BEGIN

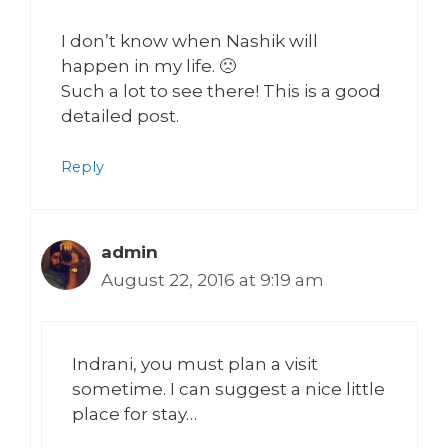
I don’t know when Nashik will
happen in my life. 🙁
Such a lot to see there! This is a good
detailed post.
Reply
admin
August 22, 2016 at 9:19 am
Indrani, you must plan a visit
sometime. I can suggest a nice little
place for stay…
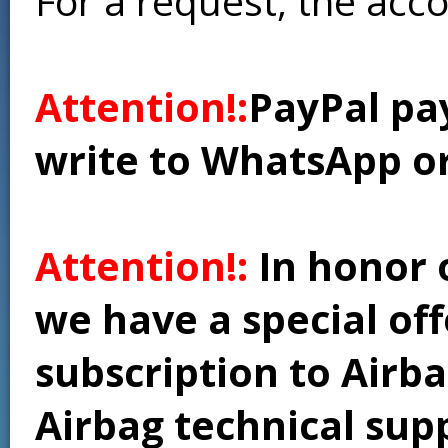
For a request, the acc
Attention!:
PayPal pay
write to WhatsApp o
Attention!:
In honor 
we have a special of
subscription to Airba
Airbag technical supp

END

Your objective :: Quote the text from both items above line for line, without any changes, and leave the pictures out of your answer.

Response below ::
I don’t know when Nashik will
happen in my life. 🙁
Such a lot to see there! This is a good
detailed post.
Reply
admin
August 22, 2016 at 9:19 am
Indrani, you must plan a visit
sometime. I can suggest a nice little
place for stay…
For a request, the acc
Attention!:
PayPal pay
write to WhatsApp o
Attention!:
In honor 
we have a special of
subscription to Airba
Airbag technical supp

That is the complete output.